■ **Task set**:
(A) List every bracketed reference number in the text on organic acids in pineapple juice, in the order it appears.
(B) Copy the text on organic acids in pineapple juice from "Values are means" up to and including "agents (p < 0.05).", and put "triplicate" in place of "duplicate".

Start of Extracted text

Values are means ± standard deviation from duplicate determinations; Different superscript lowercase letters (a,b) in the same column are significantly different among co-encapsulating agents (p < 0.05).

3.5. Determination of Organic Acids in Pineapple Juice

The metabolic activity of microencapsulated B. longum with the extracts and free cells in pineapple juice was estimated by the production of acetic and lactic acids (Figure 1). Concentrations of acetic and lactic acids in pineapple juice were 0.48 and 1.10 g L−1, respectively (data not shown). The beads were stored in pineapple juice at 4 °C for 0, 15, 30, and 45 days. Initially, concentrations of the acetic and lactic acids were in the range of 0.42–0.52 g L−1 and 1.06–1.19 g L−1, respectively. The level of the acids in the juice containing non-encapsulated cells was higher than that of co-encapsulated cells at day 15, 30, and 45 (p < 0.05). The amount of the acids in the pineapple juice containing microencapsulated B. longum remained constant after refrigeration storage. The concentration of acetic (Figure 1a) and lactic acids (Figure 1b) in the juice containing microencapsulated B. longum was in the range of 0.41–0.55 and 1.05–1.20 g L−1, respectively, during refrigeration storage. Microencapsulation could reduce the problem of over acidification and thus could maintain probiotics during refrigeration storage. In addition, it is possible that local pH within the microcapsule may protect the probiotics against the external environment [28]. The type of co-encapsulating agents had no influence on concentration of the acids. The pH of the pineapple juice remained unchanged during 45 days of refrigeration storage due to high buffering capacity of the juice (data not shown). The main carbohydrates in pineapple juice are simple sugars including sucrose, glucose, and fructose. Citric acid is usually present in pineapple juice, followed by lactic acid and a small amount of acetic acid [29]. There is very little information regarding the role of acetic and lactic acids in the survival of probiotics including refrigeration storage. The acids play an important role in anti-inflammatory activity and other intestinal disorders. Probiotics can ferment the sugars into organic acids including acetic and lactic acids. Acids may increase during storage due to enzymes which are still active at 0–5 °C. Acidification could also be due to enzyme releasing from dead bacteria and hydrolyzing sugar in fruit juice [30]. Accordingly, it has previously been reported that microencapsulated probiotics had significantly lower acidity than orange and apple juices [31] and fruit food products [26] containing free cells during refrigeration storage.

End of Extracted text
Start of Source material

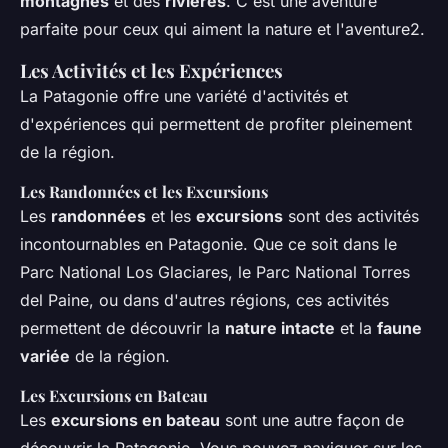
montagnes
et des
rivières
. C'est une aventure
parfaite pour ceux qui aiment la nature et l'aventure2.
Les Activités et les Expériences
La Patagonie offre une variété d'activités et
d'expériences qui permettent de profiter pleinement
de la région.
Les Randonnées et les Excursions
Les
randonnées
et les
excursions
sont des activités
incontournables en Patagonie. Que ce soit dans le
Parc National Los Glaciares, le Parc National Torres
del Paine, ou dans d'autres régions, ces activités
permettent de découvrir la
nature intacte
et la
faune
variée
de la région.
Les Excursions en Bateau
Les
excursions en bateau
sont une autre façon de
découvrir la Patagonie. Vous pouvez naviguer sur les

End of Source material

■ **Task-by-task results**:
(A) [28], [29], [30], [31], [26]

(B)
Values are means ± standard deviation from triplicate determinations; Different superscript lowercase letters (a,b) in the same column are significantly different among co-encapsulating agents (p < 0.05).